The next day, I needed to make just one quick cross-cut, and failed to check the setup out. BANG!

The aluminum Mule Fence touched (tiny knick) the blade while I was pushing the stock through.

I still use my metal jigs and fixtures, but check, double-check, then check again before pulling the power paddle.


----------



## Manitario (Jul 4, 2010)

I have written on my Incra mitre gauge "Check the gap!!". Sadly, this was after I didn't check the gap and destroyed a set of dado blades and cartridge on my SawStop.


----------



## TheDane (May 15, 2008)

Thankfully, the blade I destroyed was the stock blade that came with the saw. Still …


----------



## jusfine (May 22, 2010)

Don, my review is here if it helps at all…


----------



## DonJ (Sep 28, 2008)

Jusfine,

Thanks for the review and all the other input; I ordered one today and am looking forward to using it soon.


----------



## lumberingjoe (Jan 25, 2013)

Thank you for this thread! I was considering buying an Ibox to use with my Sawstop and this issue was forefront.

Sawstop technology has been around long enough (as a market leader too) to have the accessory manufacturers delivering products that are safe to use. Incramental Tools (specifically) needs to reengineer several of their products.

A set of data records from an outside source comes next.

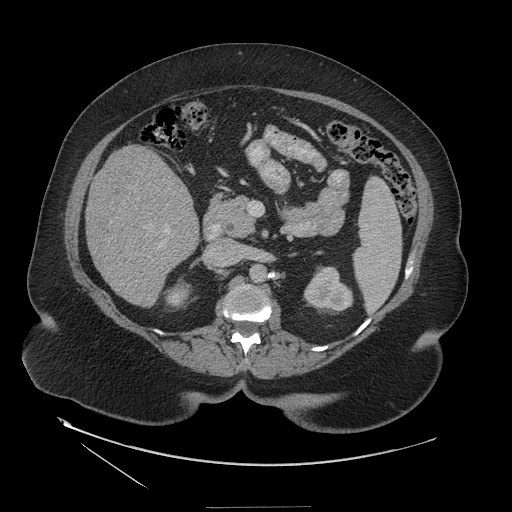
Contrast-enhanced abdominal CT (liver protocol), one axial slice. Position 58 of 127 along the scan axis. 140 kVp. Soft-tissue window (W 400 / L 40 HU). 512 × 512 image matrix, field of view 480 × 480 mm. From the clinical record (not read from this slice): diagnosis: hepatocellular carcinoma (patient treated with transarterial chemoembolisation; whether this scan precedes or follows treatment is not stated here); TNM stage (as recorded): Stage-II; Child-Pugh class: A; tumour differentiation: well differentiated; tumour nodularity: multinodular.
Outlined on this slice (semi-automatically segmented with operator editing):
- liver parenchyma outside the tumour (the mass and vessels are separate outlines, so this box may not span the whole liver): bounding box [x1, y1, x2, y2] px = [86, 145, 198, 306]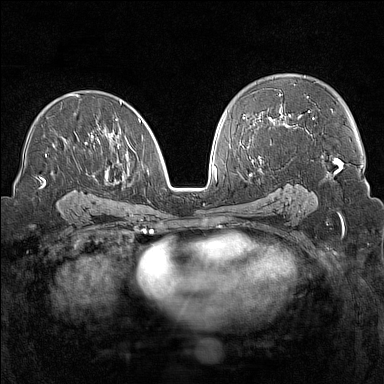
Breast MRI (dynamic contrast-enhanced), one axial slice; dynamic contrast-enhanced series, time point 2 of 7 at this slice position (early post-contrast); 1.5 T; TE 1.8 ms, TR 5 ms; 384 × 384 image matrix. Female patient.
Annotated regions visible in this slice (semi-automatic segmentation, software-assisted and operator-edited):
- enhancing-tissue mask used for the functional tumour volume (all voxels passing the contrast-enhancement thresholds inside the analysis volume; usually the tumour): bounding box (x1, y1, x2, y2) in pixels: (41, 94, 143, 187)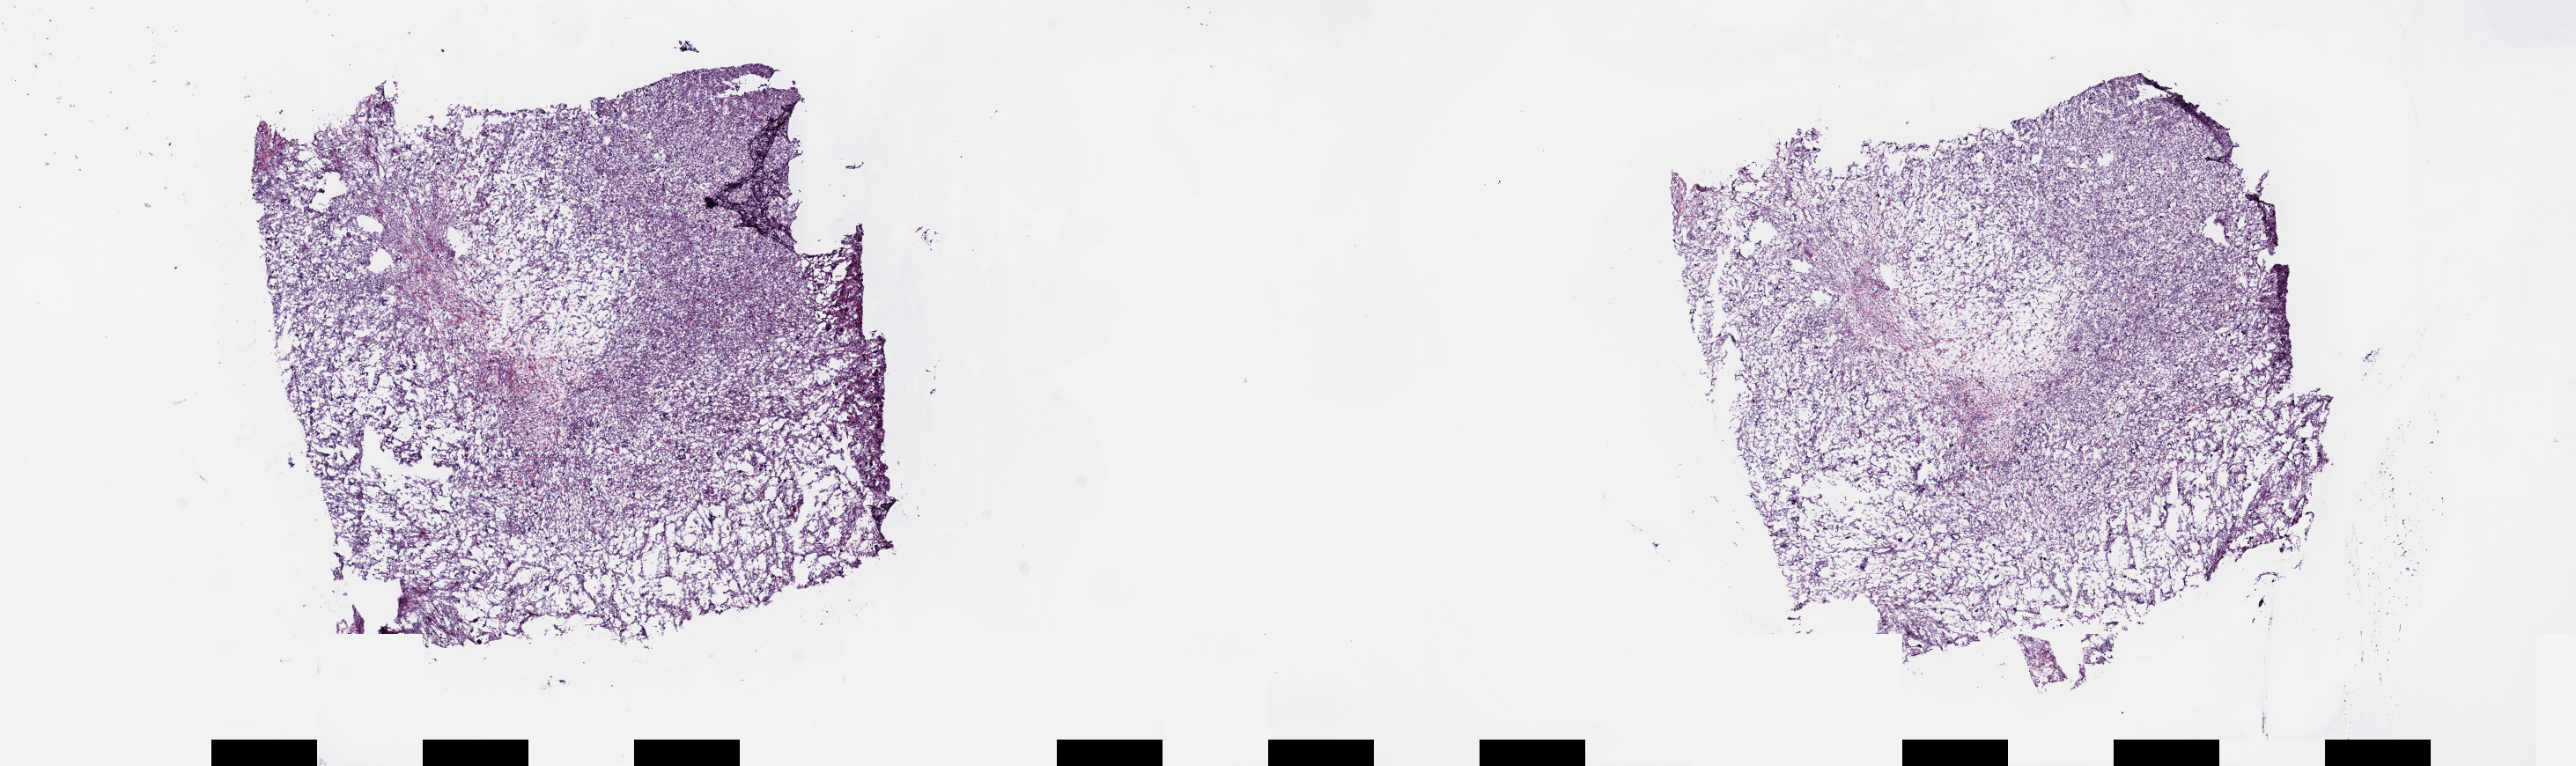
Hematoxylin and eosin (H&E) stained whole-slide image, low-resolution overview of the scanned area, about 23.7 x 7.0 mm (slide scanned at 40x); frozen section; connective, subcutaneous and other soft tissues, primary tumour sample. Female patient; age at initial diagnosis 67 years. Pathologist review of this section (percent, as recorded): tumour cells 100%, tumour nuclei 80%, normal cells 0%, stromal cells 0%, necrosis 0%. Infiltration values recorded for this section: lymphocyte infiltration 1%, monocyte infiltration 0%, neutrophil infiltration 0%.
• histologic diagnosis: Undifferentiated sarcoma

For now, I'll make my own jigs.


----------



## NiteWalker (May 7, 2011)

Why do they need to reengineer anything?
Whether you're using a sawstop or not, the metal parts on the ibox or any of incra's miter gauges should not come into contact with the blade. Ever. You do have to touch the metal indexing pins of the ibox to the blade during the kiss calibration, but the saw should not be on during the calibration, so there would be no issues with the sawstop brake.
If any metal parts do come into contact with blade during use, it's operator error; not manufacturer error.


----------



## jefrench (Feb 6, 2021)

The Dane,

Did the same thing, nicked the right side base, but it wasn't the stock blade. I rammed my brand new freud dado stack into the aluminum. I c a r e f u l l y peeled the teeth out without losing one. It cuts fine and I wasn't going to eat a new cartridge and a new set at the same time.


----------



## Peteybadboy (Jan 23, 2013)

Can't you just turn off the brake function when close to metal? I have nicked my incra sled fence 2x w my old delta. Getting a saw stop in the near future, so I would turn off the saw stop function if I use a sled. Would that work?


----------



## jefrench (Feb 6, 2021)

It was my fault for not checking the clearance of the base to the blade. It's adjustable.


----------